# How do you solve x^2+4x+7=0?

Aug 12, 2015

Try factoring first. It won't work, so either use the quadratic formula or complete the square, as you prefer.

#### Explanation:

${x}^{2} + 4 x + 7 = 0$

The expression will not factor using integers.

Use your favorite of either the quadratic formula or completing the square.

Completing the square

Because the leading coefficient is $1$, and the coefficient of $x$ is even, completing the square is a good choice for this equation.

${x}^{2} + 4 x \text{ " " } = - 7$

${x}^{2} + 4 x + 4 = - 7 + 4$

${\left(x + 2\right)}^{2} = - 3$

Which has no solution in the Real Numbers, but has 2 imaginary solutions in the Complex Numbers.
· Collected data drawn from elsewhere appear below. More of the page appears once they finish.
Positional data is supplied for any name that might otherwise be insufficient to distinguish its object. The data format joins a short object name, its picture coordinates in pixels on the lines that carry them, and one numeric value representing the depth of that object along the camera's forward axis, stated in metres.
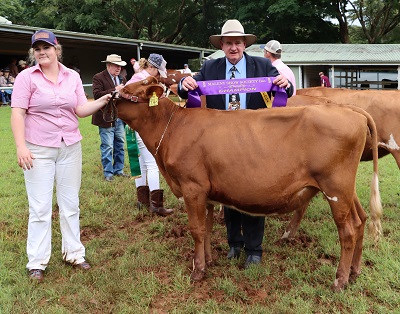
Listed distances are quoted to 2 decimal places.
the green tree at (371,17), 34.09
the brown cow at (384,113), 5.65
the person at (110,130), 7.43
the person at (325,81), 21.21
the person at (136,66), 6.11
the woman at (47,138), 3.82
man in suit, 4.10
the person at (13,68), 21.94
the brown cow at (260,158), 3.47
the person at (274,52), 6.34
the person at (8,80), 20.23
$x + 2 = \pm \sqrt{- 3} = \pm i \sqrt{3}$

$x = - 2 \pm i \sqrt{3}$

${x}^{2} + 4 x + 7 = 0$

$x = \frac{- b \pm \sqrt{{b}^{2} - 4 a c}}{2 a}$

$x = \frac{- \left(4\right) \pm \sqrt{{\left(4\right)}^{2} - 4 \left(1\right) \left(7\right)}}{2 \left(1\right)}$

$= \frac{- 4 \pm \sqrt{16 - 28}}{2}$

$= \frac{- 4 \pm \sqrt{- 12}}{2}$

Which has no solution in the Real Numbers, but has 2 imaginary solutions in the Complex Numbers.

$= \frac{- 4 \pm 2 i \sqrt{3}}{2}$

$= - 2 \pm i \sqrt{3}$